[Collected data entries]
-*-*-

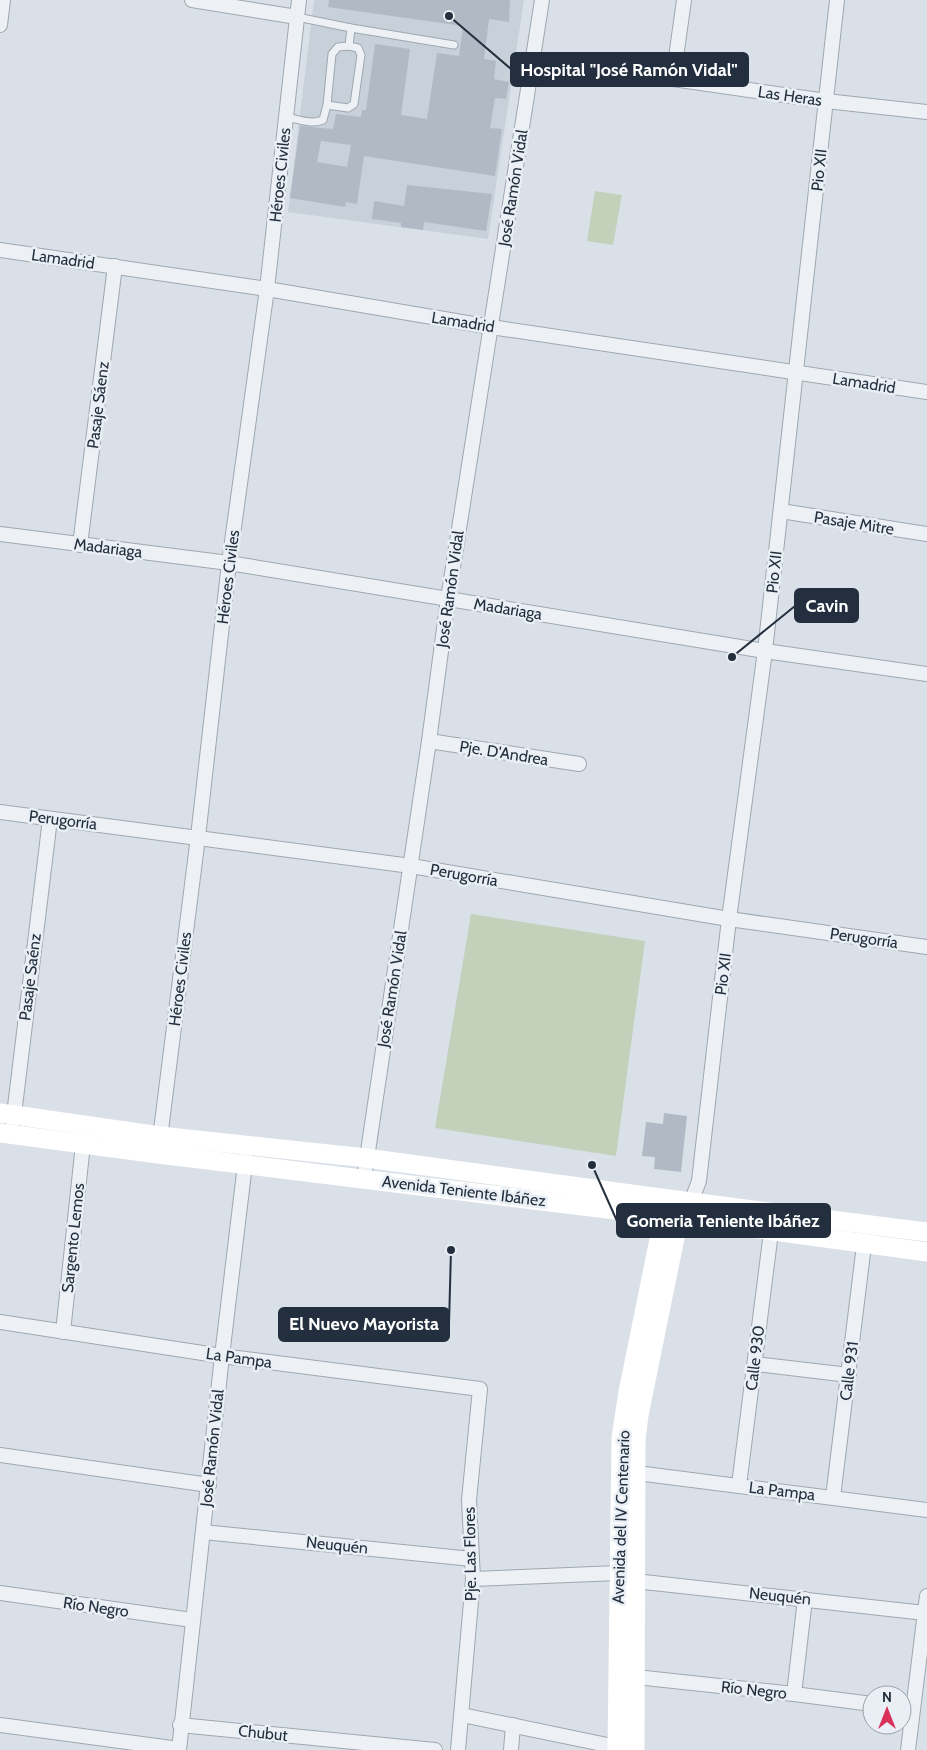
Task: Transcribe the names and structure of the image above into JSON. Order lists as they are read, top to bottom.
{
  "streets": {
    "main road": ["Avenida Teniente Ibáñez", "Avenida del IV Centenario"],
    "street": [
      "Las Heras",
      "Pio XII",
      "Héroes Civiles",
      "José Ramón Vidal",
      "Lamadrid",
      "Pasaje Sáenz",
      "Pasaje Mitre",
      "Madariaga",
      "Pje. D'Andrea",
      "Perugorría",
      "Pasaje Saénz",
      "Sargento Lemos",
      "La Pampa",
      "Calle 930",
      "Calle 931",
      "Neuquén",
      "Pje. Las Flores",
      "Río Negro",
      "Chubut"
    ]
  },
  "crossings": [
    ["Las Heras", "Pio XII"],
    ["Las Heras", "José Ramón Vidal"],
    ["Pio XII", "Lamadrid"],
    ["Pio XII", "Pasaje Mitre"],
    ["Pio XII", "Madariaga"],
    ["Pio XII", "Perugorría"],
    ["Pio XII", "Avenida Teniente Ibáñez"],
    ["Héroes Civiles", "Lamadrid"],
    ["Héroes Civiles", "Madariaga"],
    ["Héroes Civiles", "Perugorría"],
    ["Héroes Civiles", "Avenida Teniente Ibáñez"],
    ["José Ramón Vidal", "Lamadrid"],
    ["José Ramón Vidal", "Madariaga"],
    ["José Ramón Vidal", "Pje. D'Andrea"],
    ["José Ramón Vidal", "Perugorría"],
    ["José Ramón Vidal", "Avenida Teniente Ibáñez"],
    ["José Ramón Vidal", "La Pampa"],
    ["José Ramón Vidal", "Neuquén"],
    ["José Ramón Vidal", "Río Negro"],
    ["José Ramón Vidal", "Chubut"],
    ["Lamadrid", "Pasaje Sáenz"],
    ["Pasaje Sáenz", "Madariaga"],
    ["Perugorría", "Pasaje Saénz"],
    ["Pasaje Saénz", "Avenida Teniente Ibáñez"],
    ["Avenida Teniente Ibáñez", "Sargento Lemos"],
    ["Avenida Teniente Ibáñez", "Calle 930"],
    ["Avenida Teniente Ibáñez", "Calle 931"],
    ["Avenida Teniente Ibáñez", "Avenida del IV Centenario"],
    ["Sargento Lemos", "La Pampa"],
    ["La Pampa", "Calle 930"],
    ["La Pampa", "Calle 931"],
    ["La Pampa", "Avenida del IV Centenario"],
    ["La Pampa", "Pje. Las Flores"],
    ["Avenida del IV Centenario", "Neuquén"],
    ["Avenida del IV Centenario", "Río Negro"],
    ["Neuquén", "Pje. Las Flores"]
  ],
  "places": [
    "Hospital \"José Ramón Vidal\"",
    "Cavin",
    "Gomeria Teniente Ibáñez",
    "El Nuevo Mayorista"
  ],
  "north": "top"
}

-*-*-

> _WHAT THE TASK ASKS_:
Lines holding the word "Teniente" should be copied from the entries above.

> _WRITTEN RESPONSE_:
    "main road": ["Avenida Teniente Ibáñez", "Avenida del IV Centenario"],
    ["Pio XII", "Avenida Teniente Ibáñez"],
    ["Héroes Civiles", "Avenida Teniente Ibáñez"],
    ["José Ramón Vidal", "Avenida Teniente Ibáñez"],
    ["Pasaje Saénz", "Avenida Teniente Ibáñez"],
    ["Avenida Teniente Ibáñez", "Sargento Lemos"],
    ["Avenida Teniente Ibáñez", "Calle 930"],
    ["Avenida Teniente Ibáñez", "Calle 931"],
    ["Avenida Teniente Ibáñez", "Avenida del IV Centenario"],
    "Gomeria Teniente Ibáñez",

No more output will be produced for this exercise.